The transition into medical school can be challenging in many areas particularly in academics. Many students apply study tips and strategies used during undergrad and find it difficult to retain the amount of content presented in the curriculum. While there are similarities in how material is delivered, the expectation is for students to take the knowledge and apply it to various ways. Additionally, the curriculum builds upon each other meaning you will likely draw from material you learned in your first course in your first year of medical school and apply it to content during your last course of your second year. This expectation urges students to shift the rote memorization technique that was often the all nighters or cram sessions to more active learning techniques such as testing and peer teaching.
Study Strategies from TrueLearn Academic Success
Keep in mind that strategies are specific to the learner. What works for somebody else, may not necessarily work for you. Review, try, and stick with what works for you. Remember that learning requires memory to be useful and it is an acquired skill that sometimes may seem counterintuitive at times.
Here are the top 5 study strategies to get you started:
- Practice Retrieval: Practice retrieval is the most powerful learning tool. It is the act of trying to recall information without having it in front of you. The mental effort of recalling information strengthens your memory. Some examples include testing, free writing, reflection, mind maps, and brain dumps. Often, students re-read or highlight texts and while this may feel like you are retaining information, the benefits do not always last over the long term.
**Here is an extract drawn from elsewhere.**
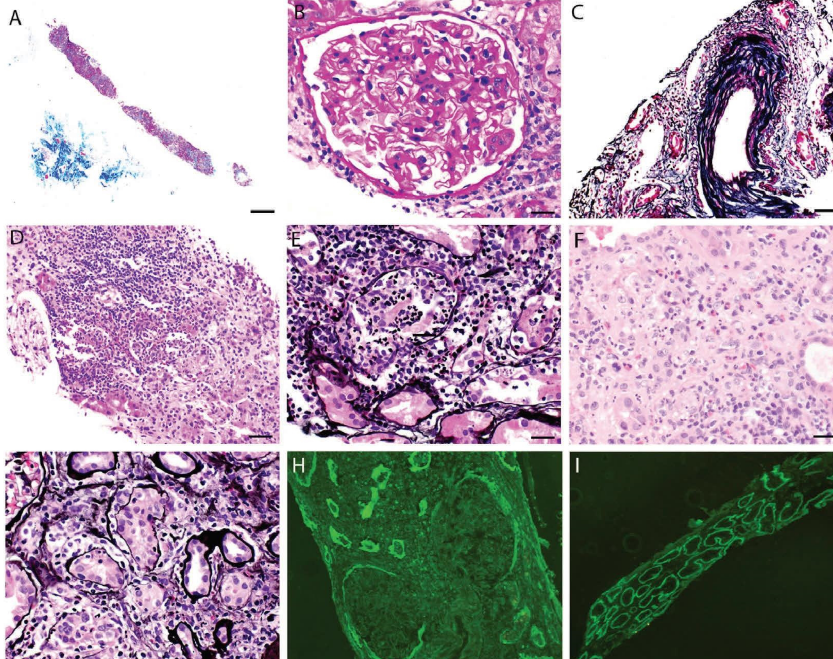
Figure 1: Histopathologic fndings on kidney biopsy. (a) Moderate interstitial fbrosis and tubular atrophy throughout cortex (masson trichrome stain, 20x magnifcation, scale bar � 500 μ m). (b) Unremarkable glomerulus (periodic acid Schif stain, 400x magnifcation, scale bar � 20 μ m). (c) Interlobular artery with severe intimal fbrosis (SMMT stain, 400x magnifcation, scale bar � 20 μ m). (d) Neutrophil-rich infltrate within tubulointerstitium (hematoxylin and eosin stain, 200x magnifcation, scale bar � 50 μ m). (e) Neutrophilic tubulitis (jones methenamine silver stain, 600x magnifcation, scale bar � 20 μ m). (f) Mixed interstitial infammation with lymphocytes, plasma cells, eosinophils, histiocytes, and focal neutrophils (hematoxylin and eosin stain, 600x magnifcation, scale bar � 20 μ m). (g) Lymphocytic tubulitis (jones methenamine silver stain, 400x magnifcation, scale bar � 20 μ m). (h) Linear IgG staining along proximal tubular basement membranes (fuorescein-conjugated antihuman IgG stain, 100x magnifcation, scale bar � 100 μ m), with lack of staining along glomerular basement membranes. (i) Linear IgG staining along proximal tubular basement membranes (fuorescein-conjugated antihuman IgG stain, 100x magnifcation, scale bar � 100 μ m).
- TrueLearn Challenge: After your next didactic, write 3-5 board style questions related to what you just learned. Pass it to a peer to test what they have retained.
- Spaced Practice: Also known as spatial repetition, is the process of consolidating information over a period of time. This process usually unfolds over hours or several days. The use of spaced repetition has been proven to increase the rate of learning. Because retention decays over time, interrupting that decline (a.k.a. “The Forgetting Curve”) through repeated exposure solidifies memory mastery. TrueLearn Activity: One way to include spaced practice into your studying is through Interleaving. Unlike massed practice, interleaving or mixing up the material/topics you are studying can feel slow, but the mastery and long-term retention are much stronger. In your next TrueLearn test, select categories from the last 3 courses you have completed.
- TrueLearn Challenge: Incorporate 1-2 days of testing that combine several weaker topic areas and track your progress.
- Illusion of Knowing: An important concept to be mindful of is, repeated exposure may make material feel familiar despite actually learning the material. This Illusion of Competency, can cause learners to feel overly confident and confuse memorized vs learned knowledge. To combat this illusion, learners must develop an awareness and understanding through metacognition. Learn to calibrate this gauge to become a self-regulated learner!
- TrueLearn Challenge: Before beginning your next test, estimate how well you will do. Then take the test and before you see your score, estimate how well you did after seeing the questions. Then compare your estimations and your actual results. This will push you to study much more efficiently.
- Desired Difficulty: When learning is harder, your memory is stronger and lasts longer. Making learning too easy and straightforward can cause a misleading boost in retrieval strength or an “illusion of competency”. Have you ever found yourself saying, “this is hard” and assuming you are not learning the material? Don’t give up! The effort into using practice retrieval strategies (e.g., quizzing, teaching, writing) will produce greater long term learning gains by making information much more accessible.
- TrueLearn Challenge: Write down topics that you have identified as difficult. With half of those topics, create a TrueLearn Timed test and with the other half, review lecture material. In 3-5 days, create a test with all the topics and see which you remember.
- Feedback: An important component of metacognition. Feedback includes information about whether you got something correct or incorrect. The more elaborate the feedback, the better. Use feedback to help make studying and learning more efficient. It is very common to want to review the feedback immediately after you take the test; however, there is a growing body of research that suggests delayed feedback plays a part in long-term retention.
- TrueLearn Challenge: Reflect on this question: How are you using the feedback? Is it to understand why you are getting it right OR wrong which can refine your metacognition (or your ability to pinpoint what you know or do not know) or is reviewing feedback to learn the material.
Using these strategies will increase the likelihood that you will successfully retain information and be successful during your next exam, and more importantly, become a more efficient and effective lifelong learner.